Dentro em breve julgaremos o Governo. Mexendo-nos nos bolsos, equilibrou as finanças públicas. Única coisa de que se orgulha, e que manipula de mil e uma maneiras, como o bacalhau na gastronomia, para atrair votos. Todos sentimos que falhou. A Segurança – uma das funções do Estado – privatiza-se. As instalações da PSP são, agora, guardadas por privados. A Educação perdeu um mês de aulas. A Justiça não te(m)ve responsável político. A Autoridade Tributária, em roda livre, funciona à margem do Secretário de Estado. Nas privatizações as opacidades são evidentes. Este Gov, em 1984, teria à sua espera uma enorme derrota. Hoje, as sondagens não dizem isso.
Este texto é da responsabilidade de um “perigoso comunista” que se revê no pensamento dos “radicais de esquerda”: Ferreira Leite; Freitas do Amaral, Pacheco Pereira e Bagão Félix. Quero apenas deixar uns alertas para ajudar na identificação da realidade, habilmente, camuflada na espuma da propaganda.
O totalitarismo alemão estava no auge, em 1940, e já Churchill propunha à França uma União Política. Em 1945, a guerra findava com dois vencedores: USA e URSS; dois derrotados: Alemanha e Itália; dois não vencedores: França e Inglaterra. Um vencedor, herdeiro natural do Humanismo Cristão e do conceito de Liberdade, apoia a reconstrução Europeia juntando para isso derrotados e não vencedores. Emergem desses tempos: Churchill, Adenauer, Shuman e De Gaspari pela Europa e, Truman pelos USA. O trabalho destes homens desemboca no Tratado de Londres, em 1949. Cria-se o Conselho da Europa, pai da Convenção Europeia dos Direitos Humanos que, projecta para o Mundo uma mensagem civilizacional que urge preservar.

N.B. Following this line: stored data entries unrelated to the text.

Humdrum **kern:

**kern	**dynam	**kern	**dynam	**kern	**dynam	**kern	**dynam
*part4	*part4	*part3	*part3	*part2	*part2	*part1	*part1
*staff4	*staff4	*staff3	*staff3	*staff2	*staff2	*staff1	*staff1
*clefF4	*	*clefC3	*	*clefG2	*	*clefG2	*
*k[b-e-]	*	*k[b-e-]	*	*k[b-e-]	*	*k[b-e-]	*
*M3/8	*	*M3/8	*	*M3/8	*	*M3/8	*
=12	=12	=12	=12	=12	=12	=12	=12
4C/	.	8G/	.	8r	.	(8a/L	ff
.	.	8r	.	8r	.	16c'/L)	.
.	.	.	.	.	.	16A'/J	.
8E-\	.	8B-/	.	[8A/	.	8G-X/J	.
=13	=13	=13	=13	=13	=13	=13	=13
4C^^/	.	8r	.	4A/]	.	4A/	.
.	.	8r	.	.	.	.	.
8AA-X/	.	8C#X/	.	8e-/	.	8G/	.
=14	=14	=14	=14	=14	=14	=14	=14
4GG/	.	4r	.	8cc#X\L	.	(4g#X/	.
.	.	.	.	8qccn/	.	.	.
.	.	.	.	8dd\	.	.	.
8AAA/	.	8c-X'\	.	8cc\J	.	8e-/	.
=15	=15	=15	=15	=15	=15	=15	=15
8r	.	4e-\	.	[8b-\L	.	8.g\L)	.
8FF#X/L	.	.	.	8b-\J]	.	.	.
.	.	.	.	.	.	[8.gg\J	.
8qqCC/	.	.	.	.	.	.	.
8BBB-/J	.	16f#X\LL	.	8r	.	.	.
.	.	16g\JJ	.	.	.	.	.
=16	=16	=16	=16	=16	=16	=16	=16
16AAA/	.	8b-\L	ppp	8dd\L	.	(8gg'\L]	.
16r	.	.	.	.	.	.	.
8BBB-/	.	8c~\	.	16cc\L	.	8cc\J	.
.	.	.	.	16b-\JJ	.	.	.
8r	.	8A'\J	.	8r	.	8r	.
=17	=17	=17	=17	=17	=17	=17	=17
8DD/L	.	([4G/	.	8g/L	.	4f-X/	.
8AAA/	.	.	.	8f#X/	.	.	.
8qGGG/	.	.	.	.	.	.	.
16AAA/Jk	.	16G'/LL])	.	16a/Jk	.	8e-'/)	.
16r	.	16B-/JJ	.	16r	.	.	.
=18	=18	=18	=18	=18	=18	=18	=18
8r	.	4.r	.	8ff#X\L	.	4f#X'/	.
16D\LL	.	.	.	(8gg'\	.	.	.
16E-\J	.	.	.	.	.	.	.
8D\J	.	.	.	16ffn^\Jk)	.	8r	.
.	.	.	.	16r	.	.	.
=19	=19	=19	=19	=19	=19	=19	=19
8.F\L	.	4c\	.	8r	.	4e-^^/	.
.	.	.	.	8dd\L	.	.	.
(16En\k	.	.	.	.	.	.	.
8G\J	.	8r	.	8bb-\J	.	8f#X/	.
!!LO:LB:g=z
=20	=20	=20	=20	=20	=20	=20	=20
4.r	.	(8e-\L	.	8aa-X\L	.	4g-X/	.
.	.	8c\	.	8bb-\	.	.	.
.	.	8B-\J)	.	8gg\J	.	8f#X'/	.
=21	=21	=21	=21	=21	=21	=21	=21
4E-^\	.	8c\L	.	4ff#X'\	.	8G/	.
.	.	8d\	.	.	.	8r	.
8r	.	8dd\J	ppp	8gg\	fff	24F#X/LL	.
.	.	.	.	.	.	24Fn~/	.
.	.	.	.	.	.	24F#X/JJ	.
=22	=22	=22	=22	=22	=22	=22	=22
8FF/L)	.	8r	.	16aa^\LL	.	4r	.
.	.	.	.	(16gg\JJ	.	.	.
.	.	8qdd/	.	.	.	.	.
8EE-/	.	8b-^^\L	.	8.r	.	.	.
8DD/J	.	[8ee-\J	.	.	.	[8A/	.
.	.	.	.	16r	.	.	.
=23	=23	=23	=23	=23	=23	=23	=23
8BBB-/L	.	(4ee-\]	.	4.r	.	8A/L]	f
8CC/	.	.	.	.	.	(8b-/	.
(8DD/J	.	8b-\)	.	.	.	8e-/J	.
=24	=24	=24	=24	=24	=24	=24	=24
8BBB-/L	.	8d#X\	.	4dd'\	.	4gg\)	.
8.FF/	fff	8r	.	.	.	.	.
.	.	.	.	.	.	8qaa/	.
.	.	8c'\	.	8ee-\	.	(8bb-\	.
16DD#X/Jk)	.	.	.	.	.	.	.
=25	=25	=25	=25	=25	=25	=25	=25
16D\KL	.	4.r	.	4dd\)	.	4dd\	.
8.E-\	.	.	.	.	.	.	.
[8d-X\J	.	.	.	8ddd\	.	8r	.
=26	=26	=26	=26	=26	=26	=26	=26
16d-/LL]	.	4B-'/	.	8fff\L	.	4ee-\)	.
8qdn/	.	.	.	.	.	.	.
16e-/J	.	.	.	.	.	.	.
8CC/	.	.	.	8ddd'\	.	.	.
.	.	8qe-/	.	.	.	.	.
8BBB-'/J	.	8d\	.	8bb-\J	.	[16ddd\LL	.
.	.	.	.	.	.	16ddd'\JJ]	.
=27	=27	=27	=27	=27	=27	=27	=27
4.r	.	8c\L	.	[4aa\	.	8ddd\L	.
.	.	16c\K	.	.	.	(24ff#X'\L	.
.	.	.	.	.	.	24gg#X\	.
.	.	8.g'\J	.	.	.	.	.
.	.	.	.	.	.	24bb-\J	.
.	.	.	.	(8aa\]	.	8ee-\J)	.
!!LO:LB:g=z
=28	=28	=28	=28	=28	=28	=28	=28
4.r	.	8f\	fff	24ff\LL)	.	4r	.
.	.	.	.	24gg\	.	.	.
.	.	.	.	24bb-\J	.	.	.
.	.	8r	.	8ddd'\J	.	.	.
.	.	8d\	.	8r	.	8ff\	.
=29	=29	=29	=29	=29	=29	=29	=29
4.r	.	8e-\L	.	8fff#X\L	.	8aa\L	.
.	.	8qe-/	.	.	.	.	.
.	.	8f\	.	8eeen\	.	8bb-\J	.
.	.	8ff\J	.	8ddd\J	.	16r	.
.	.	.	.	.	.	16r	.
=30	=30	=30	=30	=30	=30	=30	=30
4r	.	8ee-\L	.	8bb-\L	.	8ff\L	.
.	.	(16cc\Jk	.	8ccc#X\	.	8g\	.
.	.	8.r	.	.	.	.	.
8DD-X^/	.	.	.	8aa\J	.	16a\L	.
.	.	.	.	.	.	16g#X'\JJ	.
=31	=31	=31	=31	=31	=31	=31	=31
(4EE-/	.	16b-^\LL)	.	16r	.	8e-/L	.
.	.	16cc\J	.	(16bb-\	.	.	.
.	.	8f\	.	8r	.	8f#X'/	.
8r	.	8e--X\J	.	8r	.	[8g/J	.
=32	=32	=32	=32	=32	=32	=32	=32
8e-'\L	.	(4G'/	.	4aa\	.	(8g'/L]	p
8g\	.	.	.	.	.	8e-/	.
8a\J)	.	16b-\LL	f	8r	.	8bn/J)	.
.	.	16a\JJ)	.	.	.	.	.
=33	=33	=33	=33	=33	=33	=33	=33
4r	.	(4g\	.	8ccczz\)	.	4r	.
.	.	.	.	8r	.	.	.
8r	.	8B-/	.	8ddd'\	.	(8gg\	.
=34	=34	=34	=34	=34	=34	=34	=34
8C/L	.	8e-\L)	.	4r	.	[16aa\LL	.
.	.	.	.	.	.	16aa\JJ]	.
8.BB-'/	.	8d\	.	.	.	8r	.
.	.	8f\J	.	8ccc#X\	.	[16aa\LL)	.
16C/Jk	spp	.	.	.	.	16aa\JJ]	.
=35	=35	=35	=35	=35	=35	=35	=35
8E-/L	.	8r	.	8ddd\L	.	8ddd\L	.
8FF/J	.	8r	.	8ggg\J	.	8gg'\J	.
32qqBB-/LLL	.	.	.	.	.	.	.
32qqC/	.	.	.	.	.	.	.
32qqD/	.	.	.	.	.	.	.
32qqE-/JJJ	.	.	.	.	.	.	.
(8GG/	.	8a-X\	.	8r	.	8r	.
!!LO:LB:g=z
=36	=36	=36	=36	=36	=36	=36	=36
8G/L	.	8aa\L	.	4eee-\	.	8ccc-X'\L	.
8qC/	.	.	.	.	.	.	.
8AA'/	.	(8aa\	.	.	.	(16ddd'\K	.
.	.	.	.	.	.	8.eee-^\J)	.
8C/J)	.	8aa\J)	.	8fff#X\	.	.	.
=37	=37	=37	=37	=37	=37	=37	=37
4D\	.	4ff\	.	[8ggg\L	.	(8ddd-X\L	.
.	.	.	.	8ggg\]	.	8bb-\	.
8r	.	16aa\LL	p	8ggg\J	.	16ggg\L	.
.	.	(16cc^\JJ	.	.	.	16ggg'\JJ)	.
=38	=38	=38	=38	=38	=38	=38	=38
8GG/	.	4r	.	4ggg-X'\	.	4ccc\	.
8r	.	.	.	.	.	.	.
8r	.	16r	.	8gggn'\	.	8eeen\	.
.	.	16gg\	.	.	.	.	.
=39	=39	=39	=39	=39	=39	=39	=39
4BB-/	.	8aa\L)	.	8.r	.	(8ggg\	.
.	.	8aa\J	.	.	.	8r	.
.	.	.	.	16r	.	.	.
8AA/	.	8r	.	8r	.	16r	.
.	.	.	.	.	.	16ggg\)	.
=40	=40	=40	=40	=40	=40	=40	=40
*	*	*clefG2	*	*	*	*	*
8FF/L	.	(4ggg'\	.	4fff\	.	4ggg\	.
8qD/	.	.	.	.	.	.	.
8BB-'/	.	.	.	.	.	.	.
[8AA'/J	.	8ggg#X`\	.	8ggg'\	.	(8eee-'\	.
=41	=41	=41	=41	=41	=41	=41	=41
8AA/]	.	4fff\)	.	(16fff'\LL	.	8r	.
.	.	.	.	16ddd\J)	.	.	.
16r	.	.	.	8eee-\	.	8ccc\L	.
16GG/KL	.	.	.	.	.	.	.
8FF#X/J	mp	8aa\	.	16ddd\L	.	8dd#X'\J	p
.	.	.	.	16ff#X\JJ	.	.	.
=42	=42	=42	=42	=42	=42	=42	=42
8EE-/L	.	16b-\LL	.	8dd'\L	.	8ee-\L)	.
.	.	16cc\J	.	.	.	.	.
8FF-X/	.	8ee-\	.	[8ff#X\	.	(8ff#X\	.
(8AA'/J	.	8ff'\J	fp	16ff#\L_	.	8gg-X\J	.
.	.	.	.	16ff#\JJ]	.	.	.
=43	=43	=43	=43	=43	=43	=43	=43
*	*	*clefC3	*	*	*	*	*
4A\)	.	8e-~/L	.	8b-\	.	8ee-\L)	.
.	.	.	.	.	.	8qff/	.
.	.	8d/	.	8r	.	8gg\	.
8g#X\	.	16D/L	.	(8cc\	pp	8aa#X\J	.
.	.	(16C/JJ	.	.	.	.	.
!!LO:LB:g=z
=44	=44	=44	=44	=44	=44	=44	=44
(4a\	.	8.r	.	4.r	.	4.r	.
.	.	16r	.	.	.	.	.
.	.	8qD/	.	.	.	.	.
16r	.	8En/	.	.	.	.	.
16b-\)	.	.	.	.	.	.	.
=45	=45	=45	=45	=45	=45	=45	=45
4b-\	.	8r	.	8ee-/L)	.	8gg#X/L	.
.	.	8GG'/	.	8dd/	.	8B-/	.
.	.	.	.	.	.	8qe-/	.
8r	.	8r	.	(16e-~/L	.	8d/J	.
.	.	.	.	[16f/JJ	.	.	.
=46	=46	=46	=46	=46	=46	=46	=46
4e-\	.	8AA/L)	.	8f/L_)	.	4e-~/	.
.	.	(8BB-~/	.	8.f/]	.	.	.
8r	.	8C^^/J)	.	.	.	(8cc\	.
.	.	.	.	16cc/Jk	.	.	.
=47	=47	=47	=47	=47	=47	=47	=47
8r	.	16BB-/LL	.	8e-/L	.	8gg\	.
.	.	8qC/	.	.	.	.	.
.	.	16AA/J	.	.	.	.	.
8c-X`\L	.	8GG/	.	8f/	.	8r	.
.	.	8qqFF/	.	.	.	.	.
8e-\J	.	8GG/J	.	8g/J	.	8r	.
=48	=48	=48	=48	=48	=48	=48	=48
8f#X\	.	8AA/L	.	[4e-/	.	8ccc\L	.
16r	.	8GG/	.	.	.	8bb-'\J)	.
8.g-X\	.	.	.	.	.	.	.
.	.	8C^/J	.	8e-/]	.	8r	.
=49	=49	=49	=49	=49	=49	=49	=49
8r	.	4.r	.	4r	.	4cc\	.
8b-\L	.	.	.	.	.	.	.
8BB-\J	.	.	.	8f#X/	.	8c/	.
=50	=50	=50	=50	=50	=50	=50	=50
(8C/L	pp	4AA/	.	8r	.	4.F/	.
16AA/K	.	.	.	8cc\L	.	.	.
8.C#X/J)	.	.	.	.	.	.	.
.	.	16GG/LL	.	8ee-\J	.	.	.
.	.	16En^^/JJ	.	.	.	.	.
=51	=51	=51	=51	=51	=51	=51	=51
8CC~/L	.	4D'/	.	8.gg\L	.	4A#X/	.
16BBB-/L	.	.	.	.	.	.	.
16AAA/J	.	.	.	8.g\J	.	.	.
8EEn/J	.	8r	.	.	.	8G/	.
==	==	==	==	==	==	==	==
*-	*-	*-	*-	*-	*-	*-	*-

Avanços e recuos sempre houve, na Europa do pós-guerra. Recordo que, na sequência da ideia de rearmar a Alemanha, a França em 1953, numa aliança “à Syrisa”, juntou votos contra de Gaulistas e Comunistas. Os USA, fiéis à Liberdade, e coadjuvados – apesar de percalços como o anterior – pela Europa Ocidental, prosseguem a sua acção de combate ao totalitarismo. Passaram–se 30 anos. Três estados, herdeiros de uma versão light do totalitarismo nazi, muito por razões políticas, entram para o clube dos ricos. São eles: Portugal, Espanha e Grécia. A pobreza deixou-lhes fortes marcas. As populações entram, na CEE, com mais olhos que barriga. Isso foi-lhes fatal. Estavam vulneráveis a dirigentes populistas e irresponsáveis que, propondo-lhes o céu, esqueceram a minudência do equilíbrio orçamental.
As coisas agravam-se. Endividam-se os Povos para garantirem votos aos candidatos ao poder. A administração pública é partidarizada e aparecem cidadãos que, emigrados para os partidos, exibem riquezas inexplicáveis. A partidarização da Administração torna-se patológica. O descrédito nos partidos instala-se. As votações baixam, os partidos estremecem. A evidência impõe-se da Junta de Freguesia ao Parlamento Europeu. As chefias partidárias escolhem quem lhes obedeça e negociando, entre si, impõem aos eleitos regras de trabalhadores por conta doutrem. Foi assim que chegámos a uma Europa onde Democratas Cristãos, Sociais-Democratas e Liberais – o centro do espectro político – criaram a sua ditadura, esquecendo os problemas reais para se preocuparem com a contabilidade.
A triste realidade agravou-se após a implosão da URSS – o outro vencedor em 1945 – quando uma Europa que, sob o comandando de Estadistas concebera instituições que acenavam ao Mundo com uma mensagem civilizacional, está agora a discutir contas entre Estados Membros. A Segurança Colectiva deveria preocupar o Parlamento Europeu, pois temos à porta uma cruzada islâmica, potenciada com novos muros no interior. Sub-rogámos a Segurança nos USA. A Liberdade é elo de ligação entre USA e U.E. Não basta ser, é preciso parecer que assim é. O pensamento único, hoje vigente na Europa – bem expresso na violência da reacção de Passos Coelho quando, Ferreira Leite e outros, quiseram discutir um caminho menos gravoso para os nossos bolsos – indicia um choque entre a Liberdade e aquilo que parece ser o ressuscitar dos Impérios Russo e Alemão. Façamos votos para que o bom senso de 1945 volte superando a pusilanimidade de 1936. Esperemos que, como no passado, surjam – sob a protecção armada dos USA – émulos de Churchill, Shuman, Adenauer e De Gaspari.
Prometi que não escolhia campo de voto. Disse que deixaria ferramentas para se distinguir propaganda de factos reais. Julgo ter cumprido.